Clipsal was established by Alfred Gerard in Adelaide, Australia in 1920. Clipsal began by selling a range of adjustable sheet metal fittings which joined the various imported conduits of differing diameters found in Australia at the time. These products helped give the company its name, the phrase "clips all" being abridged to Clipsal. Alfred's son Geoff took over the company and spearheaded several manufacturing breakthroughs, including the invention of the first all-Australian switch in 1930. The company also performed early R&D on thermoplastics in the 1950s.

Clipsal Integrated Systems, a division of Clipsal, was responsible for the creation of the C-Bus product range and accompanying protocol used in home automation.

Clipsal entered into a collaboration agreement with "The Smart Company" in 1995, and later entered into a Heads of Agreement in 1996. These agreements led to the development of the Clipsal Home Minder, which was sold until 2004.

In 2004, Clipsal Australia became majority-owned by Schneider Electric.

==Litigation==
From 2004 to 2011, Clipsal Integrated Systems, Clipsal Technologies Australia and Clipsal Australia were in litigation with The Smart Company Pty Ltd regarding the Clipsal Home Minder and other Smart products.

The litigation was for apparent unpaid royalties to The Smart Company pursuant to the Heads of Agreement.

The Smart Company went into liquidation on 28 May 2010. Liquidators of The Smart Company went to the Supreme Court to gain control of the Clipsal case. Prior to liquidation, director Dorothea Tomazos transferred the benefit of the case to herself for $1. In August 2010, liquidators gained control of the Clipsal case to continue the action against Clipsal (and effectively Schneider Electric) for up to $4 billion. Enterprise Global Resources, (controlled by Dorothea Tomazos) intervened as the shareholder of The Smart Company to take control of the Federal Court action, allegedly thereby delaying the case. In February 2011, Enterprise Global Resources was refused permission to maintain the proceedings.

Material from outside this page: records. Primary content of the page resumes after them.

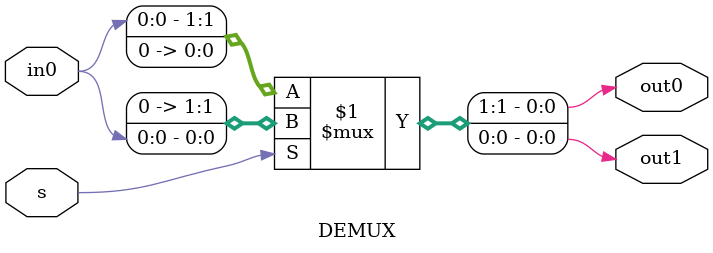
<source format=v>
`timescale 1ns / 1ps


module DEMUX(in0, s, out0, out1);
    input wire in0;
    input wire s;
    output wire out0;
    output wire out1;
    assign {out0,out1} = s ? {1'b0,in0} : {in0,1'b0};
endmodule

</source>
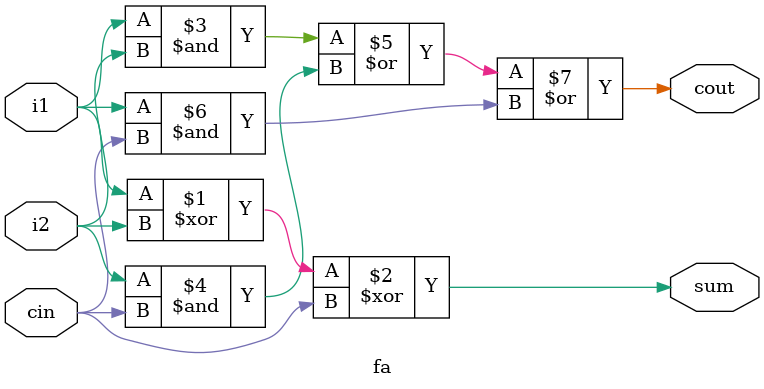
<source format=v>
module fa (sum, cout, i1, i2, cin);
	
	input i1, i2, cin;
	output sum, cout;

	assign sum = i1 ^ i2 ^ cin;
	assign cout = (i1 & i2) | (i2 & cin) | (i1 & cin);

endmodule
</source>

The case was dismissed on 29 April 2011, due to The Smart Company failing to comply with the orders from November 2009 to prepare for the 12-week trial. Although the trial was scheduled to start on 31 May 2010, liquidators were unable to progress during late 2010 and early 2011 due to lacking access to documents possessed by The Smart Company relating to the action.

The liquidators filed a Notice of Appeal against the dismissal on 20 May 2011. In June 2011, the Yamaha Pitman founders attempted to resurrect the case against Clipsal Australia, filing the $3 million Deed Of Company Arrangement. The liquidators were in talks with a litigation funder, a third party, about the purchase of the Clipsal case. The liquidators discontinued the Appeal on 8 July 2011 and were ordered to pay the costs.